Lang didn’t completely trust anyone who didn’t drink.
Leon, though, was fast proving an exception.
Two hours ago, Leon had turned off the lights in his room and pulled the covers up. Just before shutting his eyes, something caught his attention: Automobile headlights that seemed to pull up in front of the main house before going out.
He couldn’t be sure because the house itself blocked his view of the street, limiting it to that place the driveway intersected Lafayette Drive. But he had seen the lights. Lang and Gurt were out of town with Manfred for Spring Beak, leaving Leon and Grumps as the only residents. He was almost equally certain anyone prowling about at midnight wasn’t up to anything beneficial.
He had good reason for the opinion: Since he had known Gurt and Lang, there had been two home invasions. Make that two attempted home invasions. He had arrived just in time to get shot during the first. The second . . . Well, let’s say breakin
g into that house wasn’t going to end well for whoever did the breaking.
He reached for the cell phone beside the bed, his first impulse being to alert Lang. No. What if this were just some late-night reveler pulling over to the curb to relieve himself? He’d look pretty foolish.
The room was illuminated only by the photosensitive pool lights still on. He glanced around it.
The closest thing to a weapon he saw was the long-handled net used to scoop up objects too large for the automatic sweeper. Like the tennis balls Manfred and Grumps played with but rarely took with them when finished. At least twice last summer Leon had had to disassemble the pool’s pump and filtration system to retrieve a furry, chartreuse ball.
He got out of bed as quietly as possible as if someone in a car fifty yards away might be able to hear. Armed with the net, he opened the door just wide enough to slip outside just like he had seen agent Jack Bauer do a hundred times on 24 Hours. Ghostly shadows cast by the pool lights through ever=circulating water shimmered across the lawn. Twice before he reached the back of the house Leon was certain he saw something move only to be mistaken.
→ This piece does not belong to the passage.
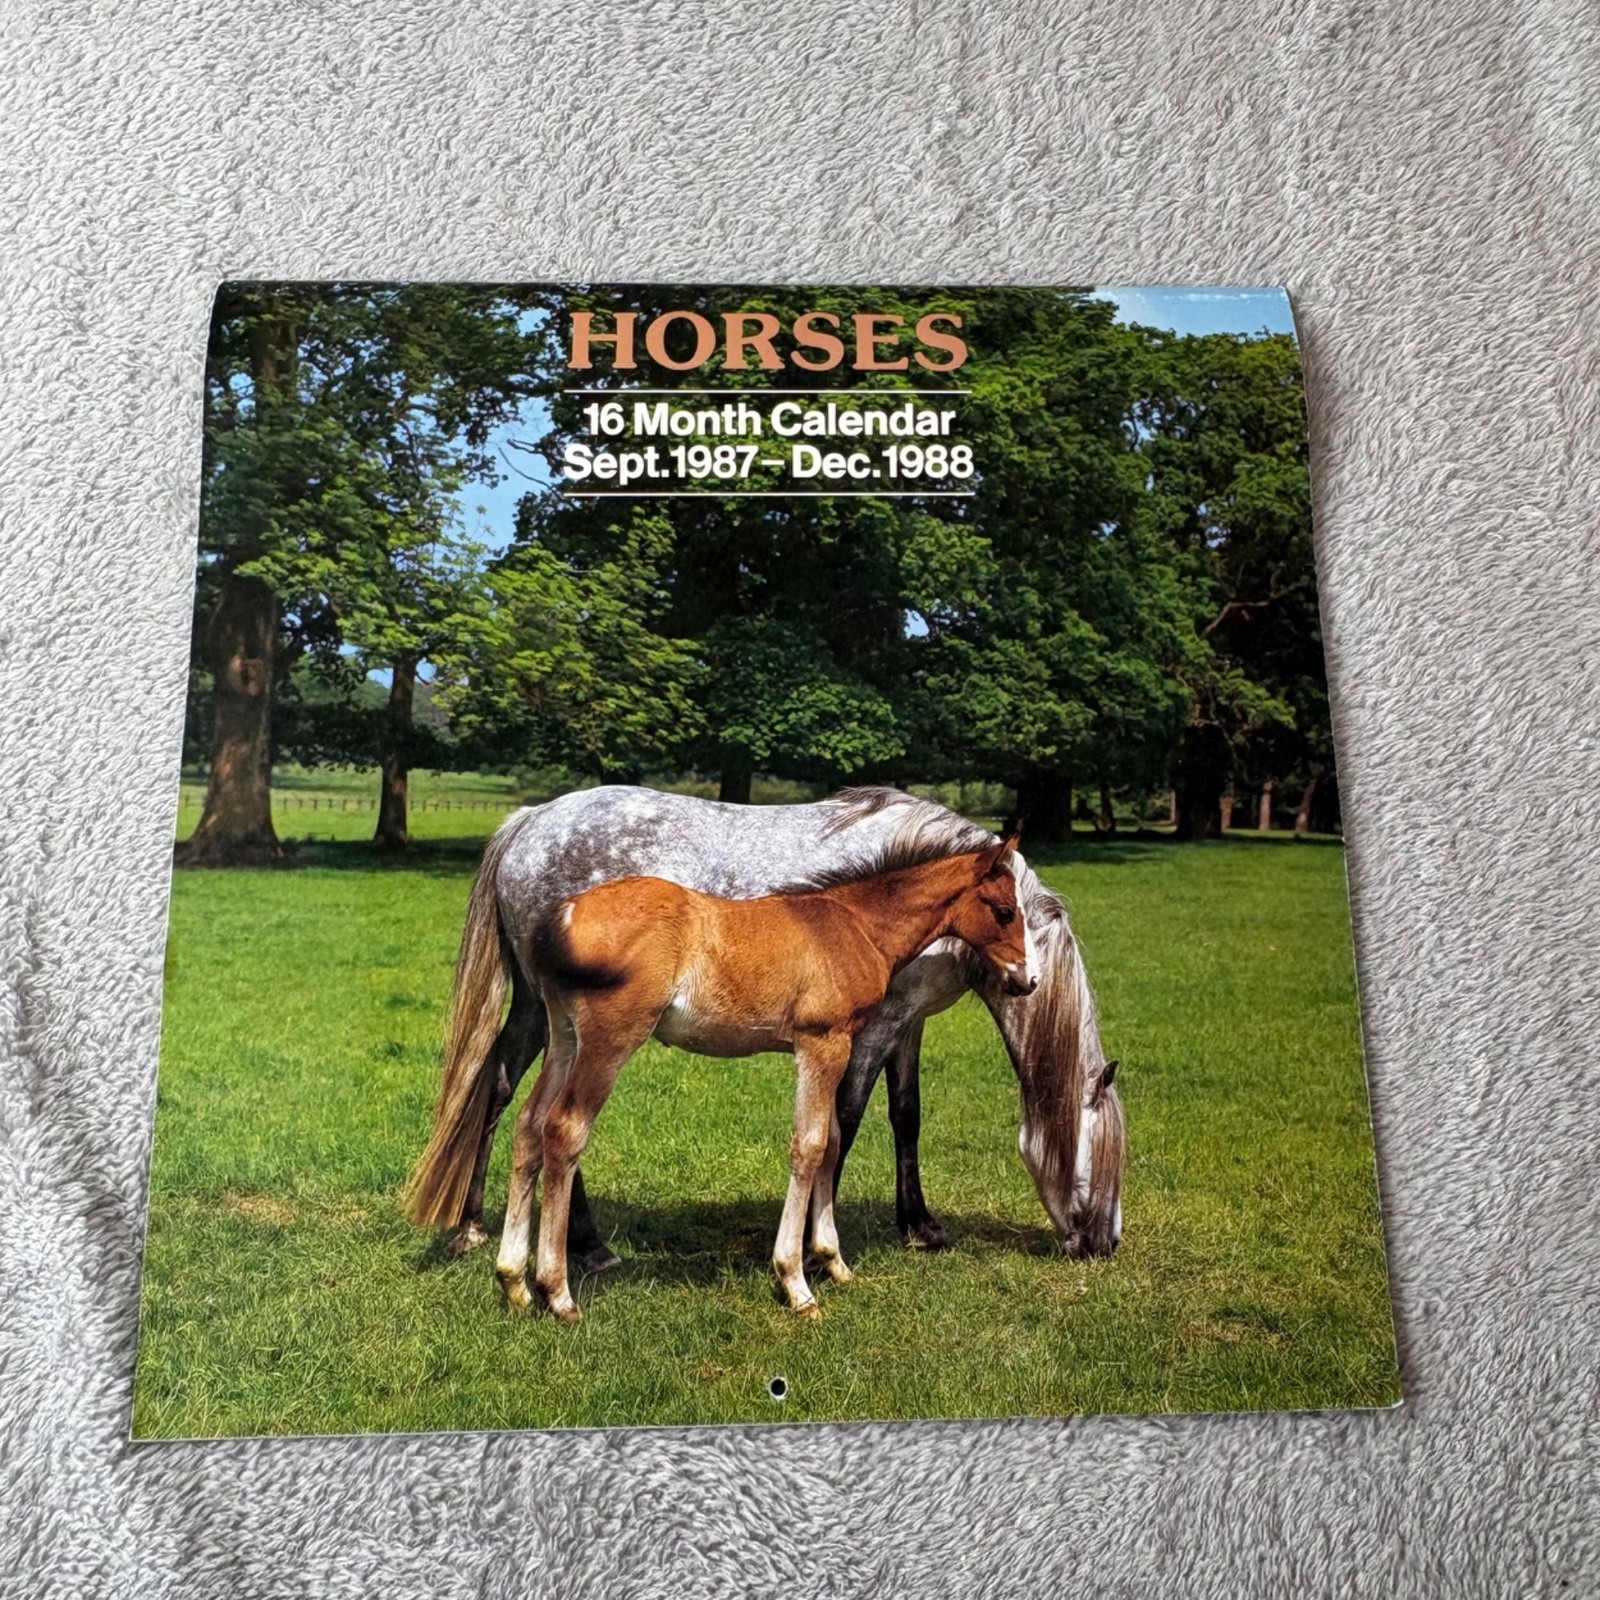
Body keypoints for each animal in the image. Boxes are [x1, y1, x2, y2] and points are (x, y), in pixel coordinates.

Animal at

It was then he realized he was barefoot. He could only hope one of Grumps’ surprises wasn’t awaiting him in the dark. Jack Bauer never had that problem.
Flattening himself against the side of the house, he edged toward the front and the orange hue of sodium vapor street lights, the long handle of the net held at the ready.
He heard a car door open. Peeking around a corner of the house, he noted no interior light went on with the door open. That was suspicious enough. He was almost certain this morning he had seen the completely vanilla Ford Taurus parked across the street despite the no parking signs. In Ansley Park, Ford Taruses were less common than BMW’s, Volvo’s, Mercedes and any range of child, dog and grocery friendly SUVs.
Two men got out. At least Leon thought they were men. Both dressed in black complete with ski masks, the space for the eyes pale in the early-morning darkness. They skirted the puddles of light from the street lamps, hunched over as though moving against a headwind.